[Info-vax] Meditech in the news

George Cornelius cornelius at eisner.decus.org
Wed Jan 12 15:27:33 EST 2022


Simon Clubley <clubley at remove_me.eisner.decus.org-earth.ufp> wrote:



> After a 5-minute read of the Mumps language syntax, I have come to
> the conclusion that it makes TECO look user-friendly. :-)
>
> The total of my Mumps knowledge has been acquired over the last few
> minutes and is based on the following:
>
> https://en.wikipedia.org/wiki/MUMPS#Summary_of_key_language_features
>
> I really don't like the dynamic nature of variables and the dynamic
> way they are created when first referenced. It makes Mumps look more
> like a scripting language than an application programming language.

It is a long-standing tradition that Mumps has no declarations.

Except maybe for the verb NEW as in NEW x,y,z - although you can
think of it as saving any preexisting values (or lack thereof)
on a stack for recovery upon exit from the current context.

I would consider Mumps to be something of a scripting language.  It
is precompiled in most implementations into something like p-code.
I also consider it a language for maintaining and navigating trees,
with tree nodes labelled by alphanumeric keys a.k.a. subscripts. The
rest looks like a language designed to be quite spare, written as
verb arg[,...] with a _single_ space as a separator when continuing
on a line with additional commands, and with all the important
verbs (SET, IF, ELSE, DO...) capable of being abbreviated with a
single letter.

With regard to tightly written code with few comments, I once heard
one of our vendors quoted as stating "if it was hard to write, it
_should_ be hard to read!"

We tried to adopt a standard.  So something like

 S X=12,A("Jones","Sam")=12 P U+3 D sub1 P "Done"
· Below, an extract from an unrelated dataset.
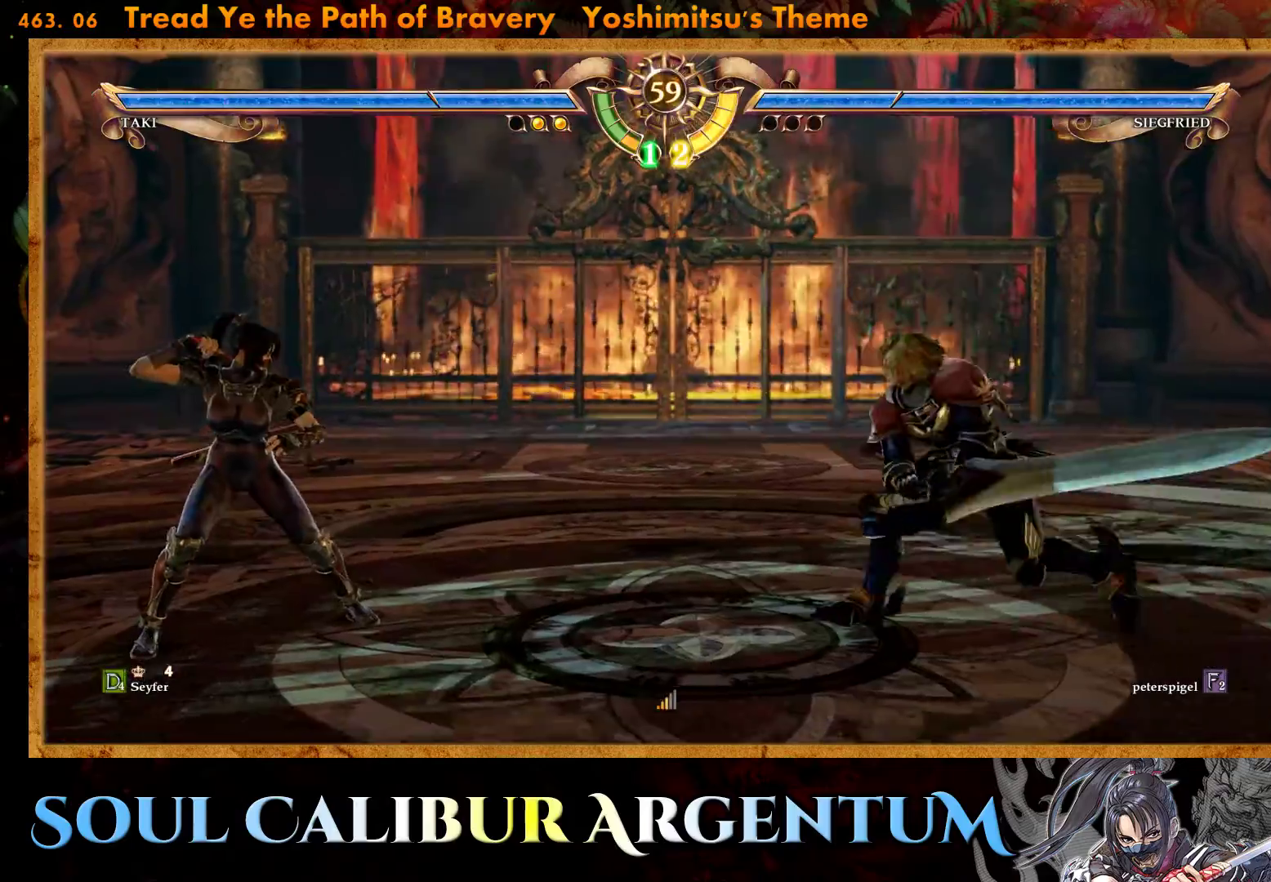
{"dt_ms": 500, "buttons": ["TRIANGLE"], "events": [[100, "DPAD_RIGHT", "up"], [117, "R2", "up"], [200, "TRIANGLE", "down"], [267, "TRIANGLE", "up"], [333, "TRIANGLE", "down"], [417, "TRIANGLE", "up"], [483, "TRIANGLE", "down"]]}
could be written (using the newer . indentation marker and the
so-called "naked DO"):

 SET X=12,A("Jones","Sam")=12
 PRINT U+3
 DO
 . <line 1 of subroutine>
 . <line 2 of subroutine>
 PRINT "Done"

where the initial spaces would actually be tabs that marked the
end of the label field and the beginning of the commands.

Oh, and Mumps stores its data on disk with the same tree structure
as in memory, again with names as subscripts.  Data in external
storage is prefixed with an up-caret, say ^A instead of A.

Its facility with keyed data arranged in trees, and its facility
with delimited data items, made it a rapid prototyping language.

And it had some interesting indirection capabilities.  You had
an XECUTE verb to execute command lines, say, generated on the fly,
but you also had @-sign indirection, which could refer to parts
of commands: arguments and subscript expressions.  So you might
have tables defining, say, laboratory tests, which included bits
of the code needed to do some of the calculations associated
with a given test.  Indirection is heavily used in VA Fileman,
as I recall.

And DSM (Digital Standard Mumps) had some nice features for
interfacing with VMS - think Mumps syntax implementation of
most of the DCL lexicals, for example.

George

>
> Simon.
>
> --
> Simon Clubley, clubley at remove_me.eisner.decus.org-Earth.UFP
> Walking destinations on a map are further away than they appear.